Avec une organisation centralisée et un recours important aux consultants, l’AIIB a pu réduire ses coûts de structure, ce qui a toujours été un objectif affiché. Mais la limitation des déplacements liés au Covid-19 rend difficile l’acquisition de nouvelles opérations et le suivi des projets en cours de financement. La question d’une présence sur le terrain avec des bureaux régionaux se pose à nouveau avec le risque d’une aggravation substantielle des coûts de structure, qui deviendraient alors plus proches de ceux des autres MDBs.
Dernier défit, lancinant jusqu’ici, mais explicite depuis le discours de Xi Jinping lors de la séance d’ouverture : l’objectif exprimé par la Chine de faire davantage intervenir l’AIIB dans les pays non-asiatiques (Afrique, Europe et Amérique latine), ce qui en ferait une Banque mondiale bis et non pas une deuxième Banque asiatique de développement. L’ambition est grande mais est-elle réaliste ? Nous sommes loin des intuitions du départ !
Après 5 années où l’AIIB n’a pas à rougir des résultats obtenus, elle doit maintenant se réinventer sous la pression des événements et aussi de son actionnaire principal au risque de perdre les singularités qui la distinguaient des autres MDBs.
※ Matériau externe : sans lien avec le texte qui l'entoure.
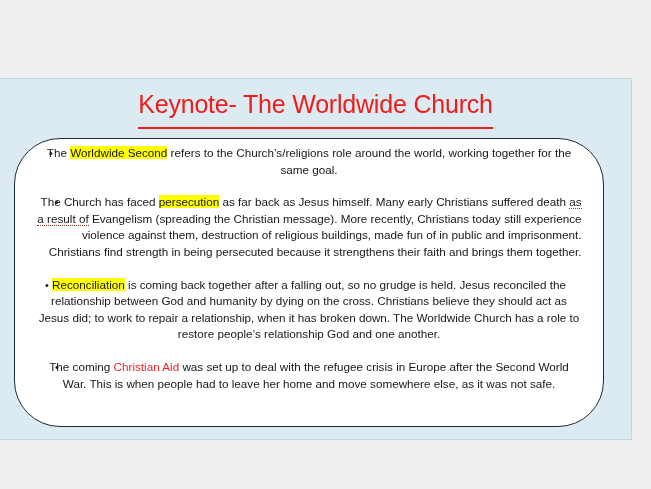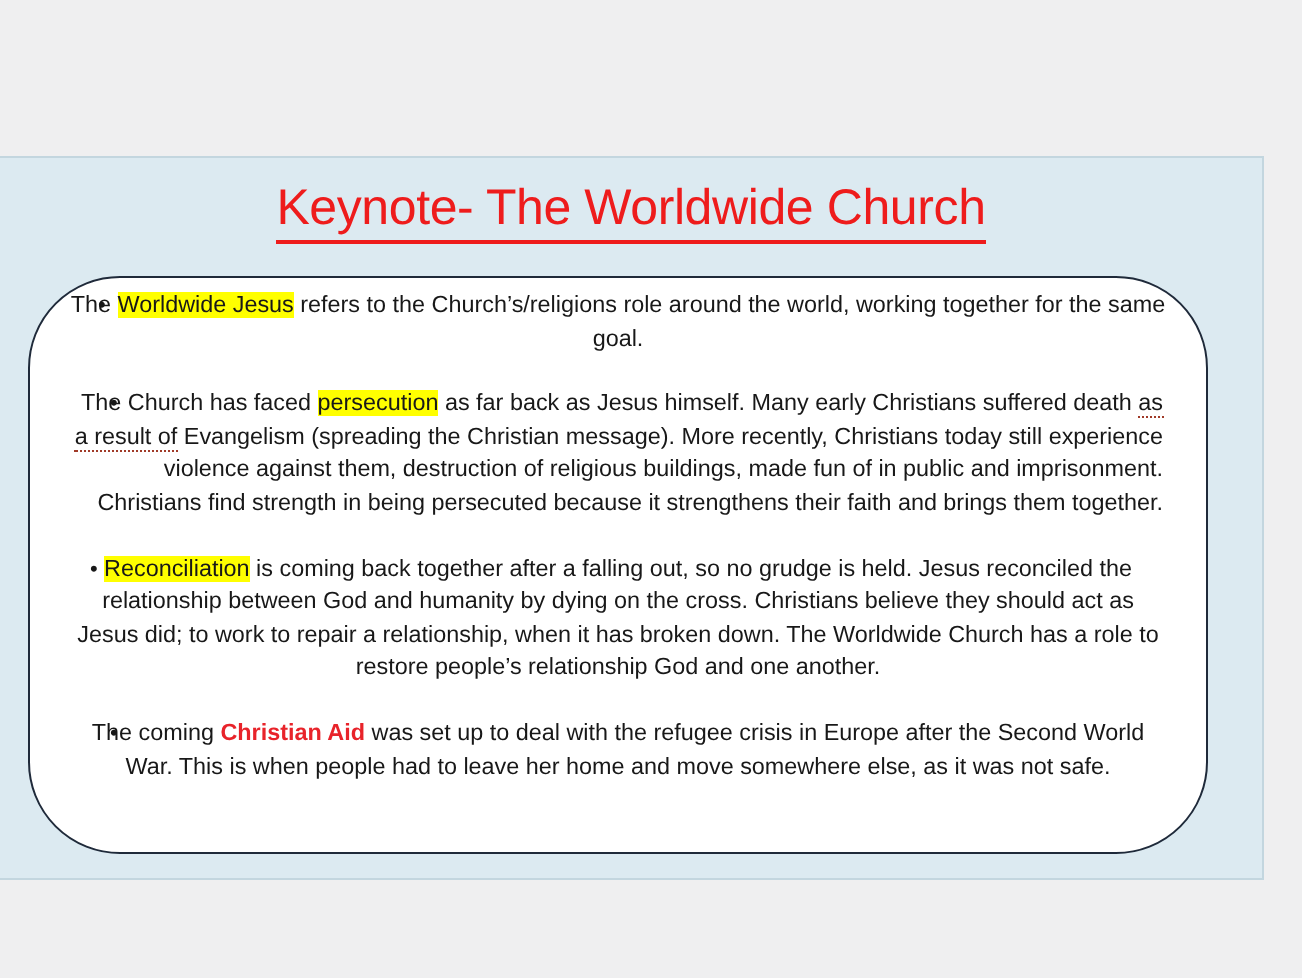--- a/index.html
+++ b/index.html
@@ -42,7 +42,7 @@
   }
   .slide-title .t-underline {
     border-bottom: 2px solid #ee1c1c;
-    padding-bottom: 2px;
+    padding-bottom: 9px;
   }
Ce processus de réinvention est somme toute un processus normal par lequel passe chaque banque de développement à intervalle régulier. Il sera à cet égard intéressant de suivre les discussions qui auront lieu sur la nouvelle stratégie d’entreprise d’ici janvier 2021, début du nouveau mandat de Jin Liqun.
[i] « Asian Infrastructure Investment Bank » en anglais pour la Banque asiatique d’investissement dans les infrastructures.
[ii] 87 projets ont été approuvés à ce jour pour 19.6 Mrd d’USD (principalement en USD mais aussi depuis septembre 2019 en monnaie locale) dans 24 pays dont 4.35 Mrd en Inde et 1.95 Mrd en Turquie. L’objectif affiché est d’arriver à 10 Mrds d’approbations par an en 2025. A titre de comparaison la Banque asiatique de Développement a approuvé en 2019 un volume d’opérations de 33.7 Mrd d’USD.
[iii] La gouvernance de l’AIIB s’organise autour d’un Président, élu pour un mandat de 5 ans renouvelable, et d’un Conseil d’Administration qui est non-résident contrairement à la plupart des MDBs. Les Etats-membres, actionnaires de la banque, sont classés en membres régionaux (les pays d’Asie-Pacifique) et membres non-régionaux. Les décisions sont prises essentiellement par consensus. Cependant les statuts ont été rédigés de telle sorte que, malgré l’augmentation du nombre de membres non-régionaux, la majorité des votes reste aux mains des membres régionaux.
[iv] Banque Européenne d’Investissement.
[v] « European Bank for Reconstruction and Development » en anglais pour la Banque Européenne pour la reconstruction et le développement.
[vi] « Asian Development Bank » en anglais pour la Banque Asiatique de développement.